**What this task involves**: Your copy should hold every record exactly and no images.

**Input**:
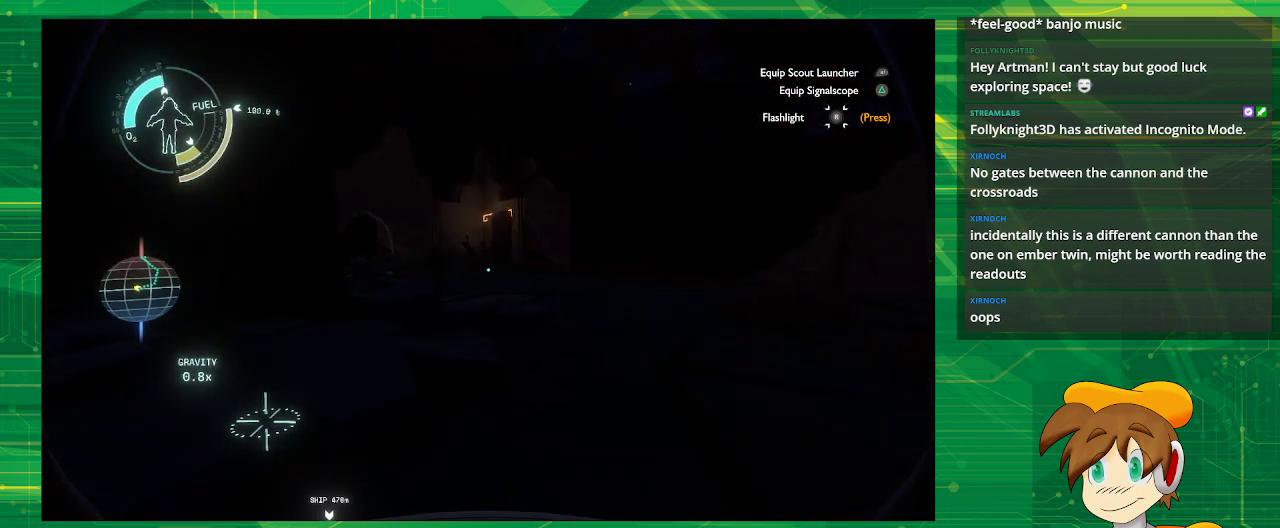
{"buttons": [], "left_stick": "up", "right_stick": "center", "events": [[100, "left_stick", "up"], [100, "right_stick", "center"]]}
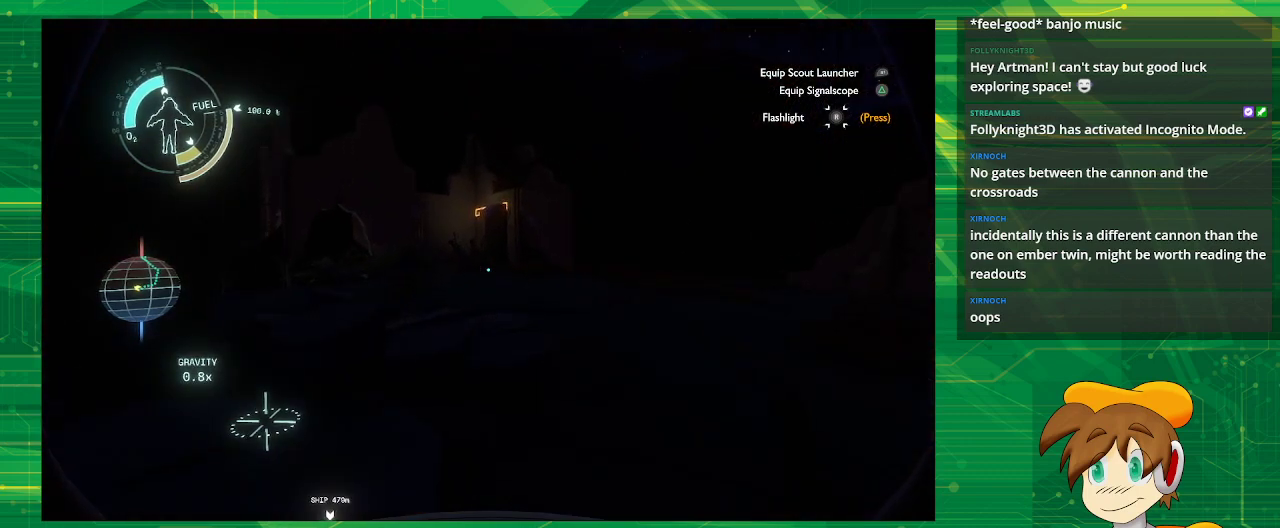
{"buttons": [], "left_stick": "up", "right_stick": "center", "events": []}
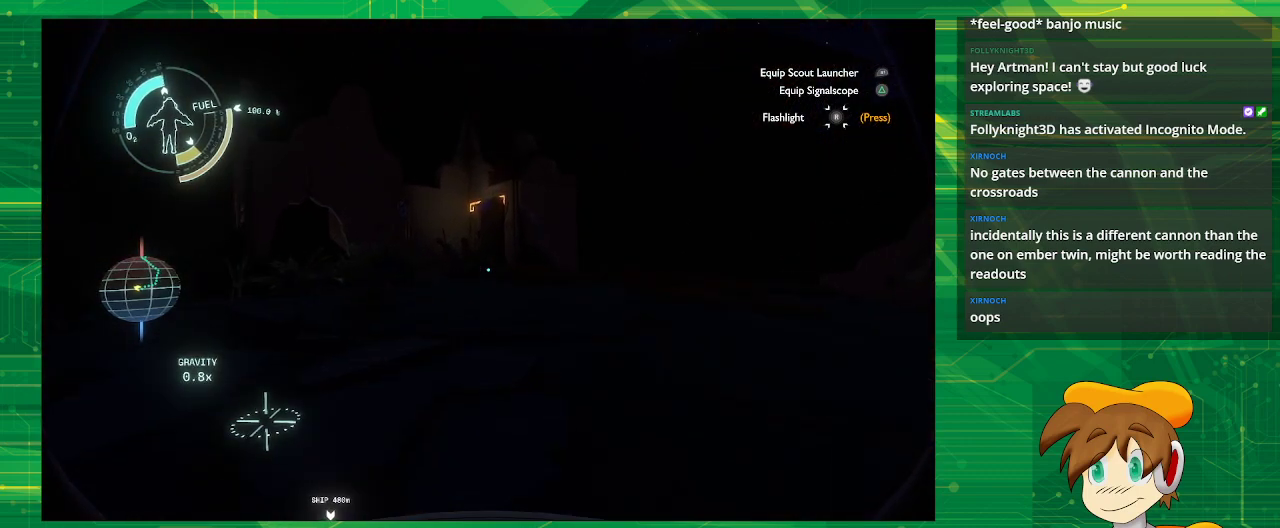
{"buttons": [], "left_stick": "up", "right_stick": "left", "events": [[217, "right_stick", "left"]]}
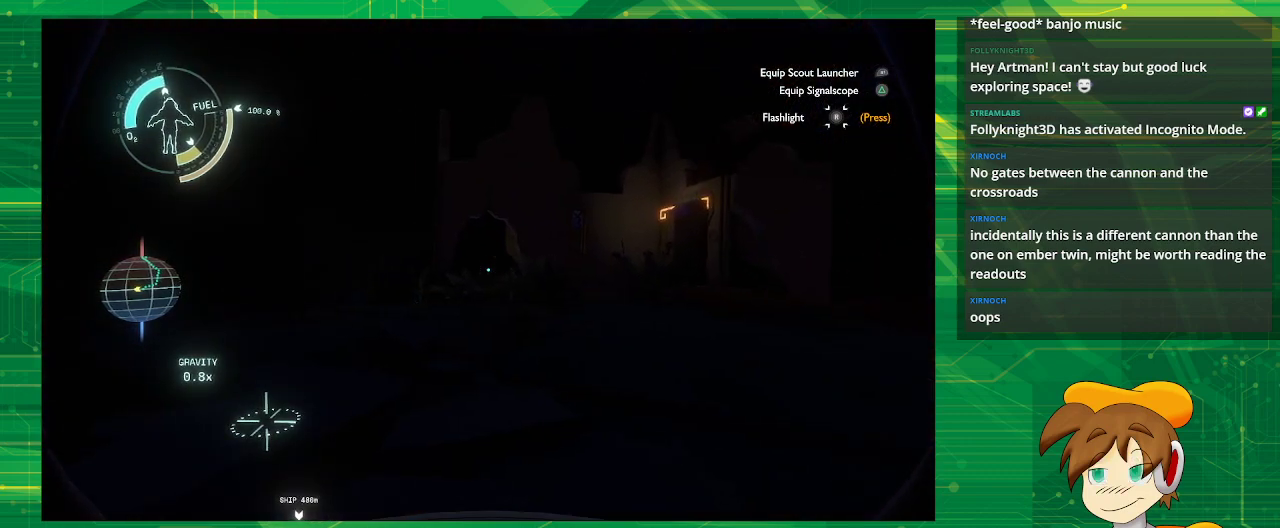
{"buttons": [], "left_stick": "up", "right_stick": "center", "events": [[317, "right_stick", "center"]]}
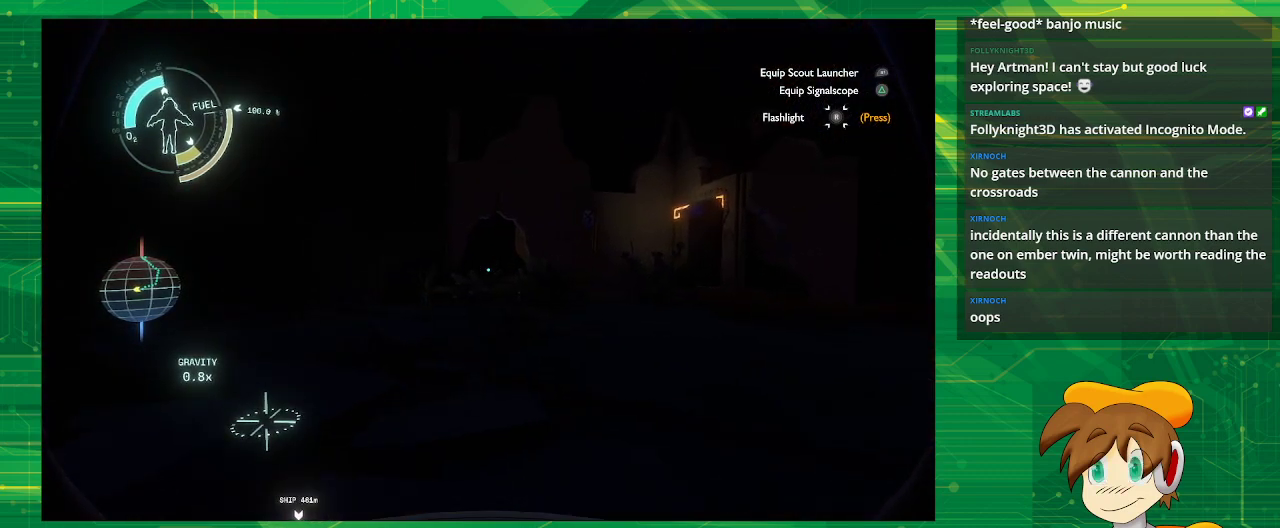
{"buttons": [], "left_stick": "up-right", "right_stick": "center", "events": [[50, "left_stick", "right"], [400, "left_stick", "up-right"]]}
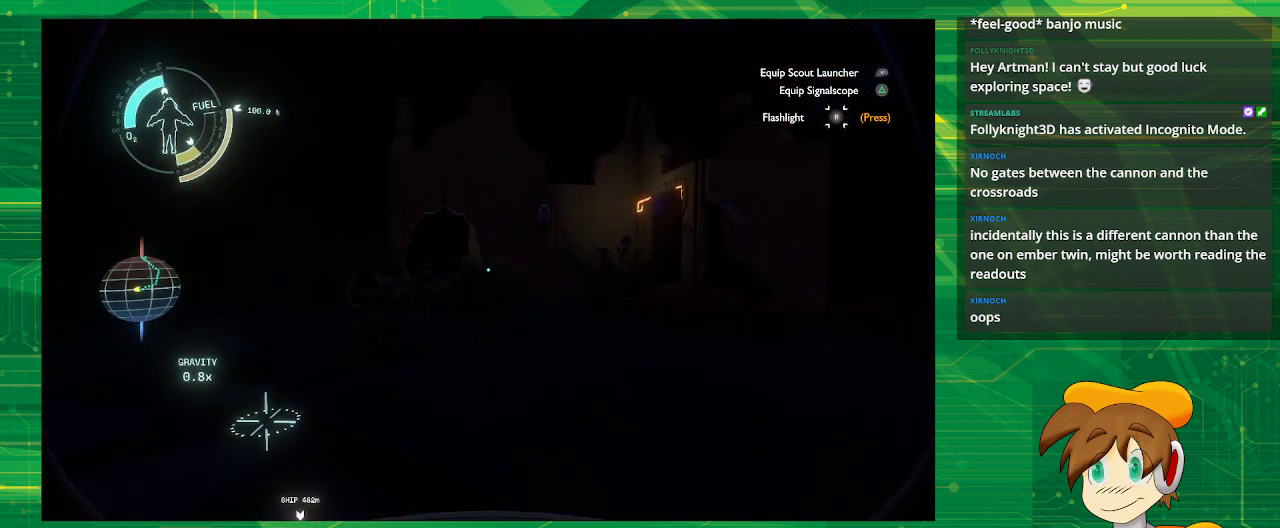
{"buttons": [], "left_stick": "up-right", "right_stick": "center", "events": [[200, "right_stick", "right"], [433, "right_stick", "center"]]}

**Written response**:
{"buttons": [], "left_stick": "up", "right_stick": "center", "events": [[100, "left_stick", "up"], [100, "right_stick", "center"]]}
{"buttons": [], "left_stick": "up", "right_stick": "center", "events": []}
{"buttons": [], "left_stick": "up", "right_stick": "left", "events": [[217, "right_stick", "left"]]}
{"buttons": [], "left_stick": "up", "right_stick": "center", "events": [[317, "right_stick", "center"]]}
{"buttons": [], "left_stick": "up-right", "right_stick": "center", "events": [[50, "left_stick", "right"], [400, "left_stick", "up-right"]]}
{"buttons": [], "left_stick": "up-right", "right_stick": "center", "events": [[200, "right_stick", "right"], [433, "right_stick", "center"]]}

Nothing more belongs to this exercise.